_EXERCISE OBJECTIVE_
Throughout the records below, find each line holding "đình" and copy it.

_EXTRACTED INFORMATION_
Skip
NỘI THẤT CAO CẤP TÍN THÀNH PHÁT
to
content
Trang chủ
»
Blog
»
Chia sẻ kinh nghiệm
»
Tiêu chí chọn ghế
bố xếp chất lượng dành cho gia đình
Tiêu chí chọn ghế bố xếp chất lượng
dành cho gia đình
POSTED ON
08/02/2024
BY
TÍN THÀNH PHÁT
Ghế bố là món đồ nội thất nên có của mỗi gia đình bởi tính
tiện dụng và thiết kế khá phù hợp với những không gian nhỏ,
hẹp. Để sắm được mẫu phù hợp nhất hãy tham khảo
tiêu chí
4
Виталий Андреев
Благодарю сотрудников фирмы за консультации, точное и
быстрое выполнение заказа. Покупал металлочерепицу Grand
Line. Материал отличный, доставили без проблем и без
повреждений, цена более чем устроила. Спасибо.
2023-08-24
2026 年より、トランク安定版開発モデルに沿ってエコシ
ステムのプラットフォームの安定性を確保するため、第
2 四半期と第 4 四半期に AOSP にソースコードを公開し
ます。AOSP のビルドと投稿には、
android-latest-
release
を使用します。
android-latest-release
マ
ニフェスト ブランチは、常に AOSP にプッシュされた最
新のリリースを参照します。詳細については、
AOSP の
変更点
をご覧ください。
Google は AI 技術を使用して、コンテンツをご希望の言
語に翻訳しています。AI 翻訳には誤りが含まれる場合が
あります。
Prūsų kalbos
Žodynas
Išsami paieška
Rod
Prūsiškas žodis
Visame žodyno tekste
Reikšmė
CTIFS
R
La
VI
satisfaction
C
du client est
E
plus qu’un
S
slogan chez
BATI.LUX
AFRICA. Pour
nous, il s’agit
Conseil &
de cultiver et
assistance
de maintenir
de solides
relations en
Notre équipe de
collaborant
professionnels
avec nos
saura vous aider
--
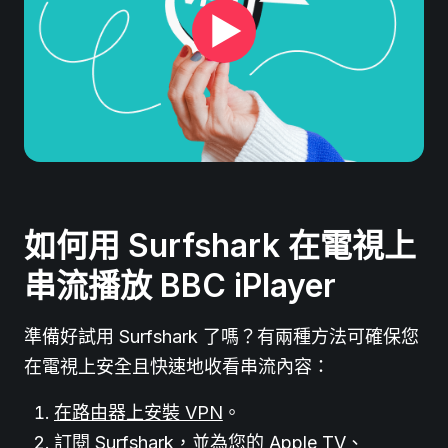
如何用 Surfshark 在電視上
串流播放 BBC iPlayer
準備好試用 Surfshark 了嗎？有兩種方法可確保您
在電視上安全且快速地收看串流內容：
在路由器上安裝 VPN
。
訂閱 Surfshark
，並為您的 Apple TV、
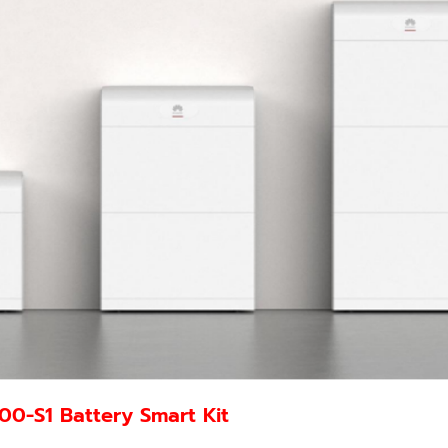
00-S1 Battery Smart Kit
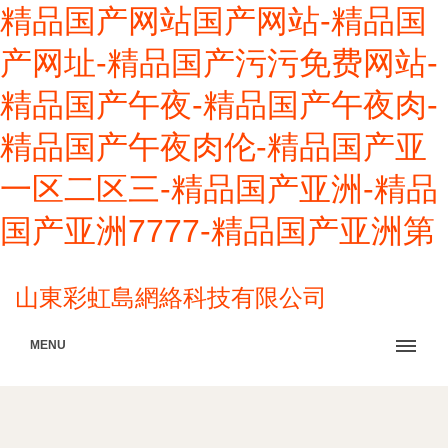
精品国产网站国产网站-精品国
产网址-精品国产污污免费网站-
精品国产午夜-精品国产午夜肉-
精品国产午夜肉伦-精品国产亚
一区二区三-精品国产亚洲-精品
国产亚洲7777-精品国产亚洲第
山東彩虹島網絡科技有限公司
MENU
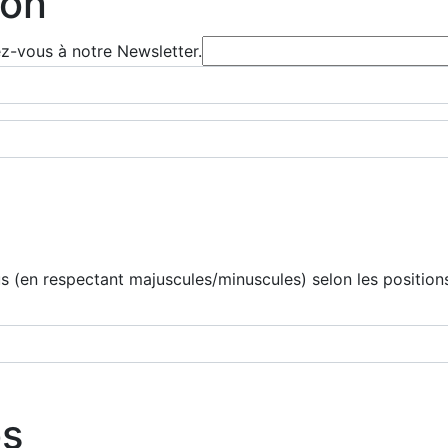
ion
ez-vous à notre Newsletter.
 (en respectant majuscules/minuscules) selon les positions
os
...
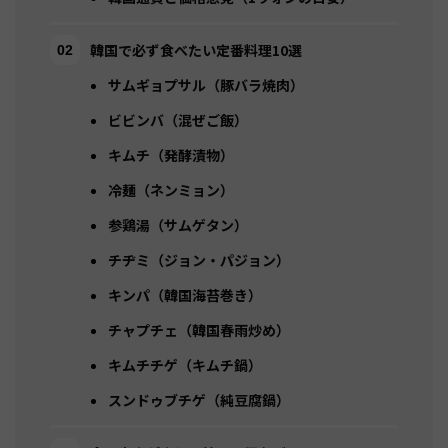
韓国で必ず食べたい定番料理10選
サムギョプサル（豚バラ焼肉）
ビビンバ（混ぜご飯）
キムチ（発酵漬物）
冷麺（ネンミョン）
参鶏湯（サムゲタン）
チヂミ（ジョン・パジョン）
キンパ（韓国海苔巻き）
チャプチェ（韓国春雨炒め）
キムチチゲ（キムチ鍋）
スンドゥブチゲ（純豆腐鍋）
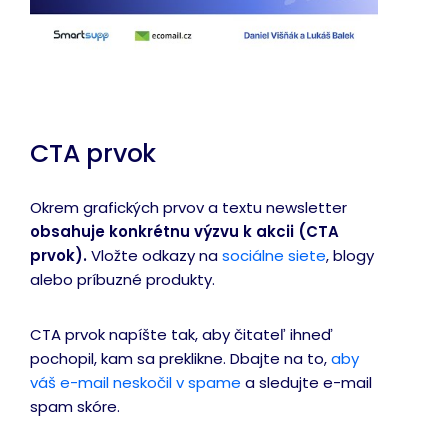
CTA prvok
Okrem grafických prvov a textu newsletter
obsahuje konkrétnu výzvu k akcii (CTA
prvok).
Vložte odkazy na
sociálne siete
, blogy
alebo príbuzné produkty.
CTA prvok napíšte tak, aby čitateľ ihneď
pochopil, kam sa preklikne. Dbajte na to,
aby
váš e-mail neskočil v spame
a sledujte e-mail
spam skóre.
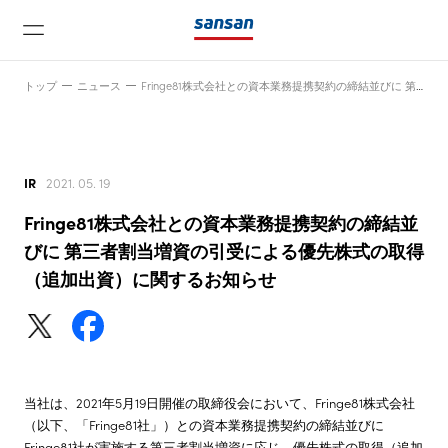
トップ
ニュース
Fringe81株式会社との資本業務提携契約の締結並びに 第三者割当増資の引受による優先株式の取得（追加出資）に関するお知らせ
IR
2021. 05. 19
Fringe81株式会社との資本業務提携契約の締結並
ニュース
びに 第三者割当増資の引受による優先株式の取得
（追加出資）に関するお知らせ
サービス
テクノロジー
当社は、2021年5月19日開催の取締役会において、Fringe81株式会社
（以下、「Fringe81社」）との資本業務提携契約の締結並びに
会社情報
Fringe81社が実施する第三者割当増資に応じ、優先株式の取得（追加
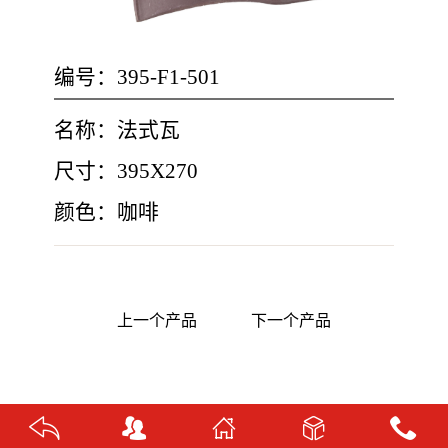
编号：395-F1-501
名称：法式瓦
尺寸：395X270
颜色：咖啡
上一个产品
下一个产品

_RESPONSE AREA_
bố xếp chất lượng dành cho gia đình
dành cho gia đình
Ghế bố là món đồ nội thất nên có của mỗi gia đình bởi tính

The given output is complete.